Train Trestle in Northport, Ala.
Me and Paul Simon, we're escape artists. We're always looking for a way out of discomfort. I've sat on my couch a handful of times in the last few weeks as this song spun on my record player. I've sung along, and laughed at the inventive ways ole Paul conceives to flee a scene. And only recently did it occur to me that I adopt the same wiley ways when it comes to figuring ways to make changes in my life.
Back last year, I read this article. It struck a chord. I adopted the author's suggestion to not get stuck in the now. Move, travel, take a class, take a risk. There is a season for wildness and a season for settledness, and this is neither. This season is about becoming.

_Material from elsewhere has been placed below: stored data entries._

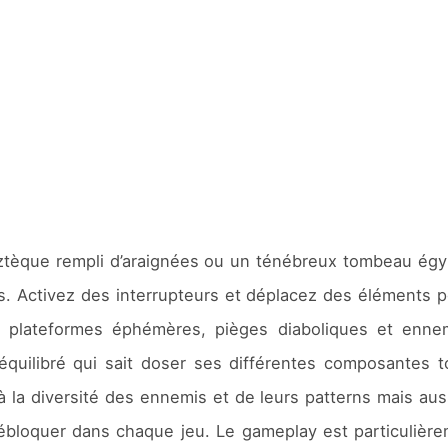
èque rempli d’araignées ou un ténébreux tombeau égypti
s. Activez des interrupteurs et déplacez des éléments 
tre plateformes éphémères, pièges diaboliques et enn
uilibré qui sait doser ses différentes composantes to
 la diversité des ennemis et de leurs patterns mais auss
ébloquer dans chaque jeu. Le gameplay est particulièr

Taking that to heart meant not being afraid to do something drastic. I decided that I was willing to take chances. Settledness has a way of creeping in. I was keeping vigil to make sure it wouldn't find it's way through my back door. Hurt, frustrated, lonely, bored. One thing after the other just drove my desire to want to get the H out of the place that I felt was leaving me longing.
I justified it all in the name of fighting complacency.
So, I carried on with my infamous scheming. I wanted to pen a great plan for my life, and I wanted the Lord to cooperate. Waiting on the Lord, I see now, maybe isn't quite so active as I thought.
I don't know what the He has in store for my life, but I do know that I need to cool it. I'm going to practice being still for a while. No scheming, no list-making. When I'm chopping a carrot, I need to just be chopping a carrot. Because, quite frankly, I don't think I've ever really tried that.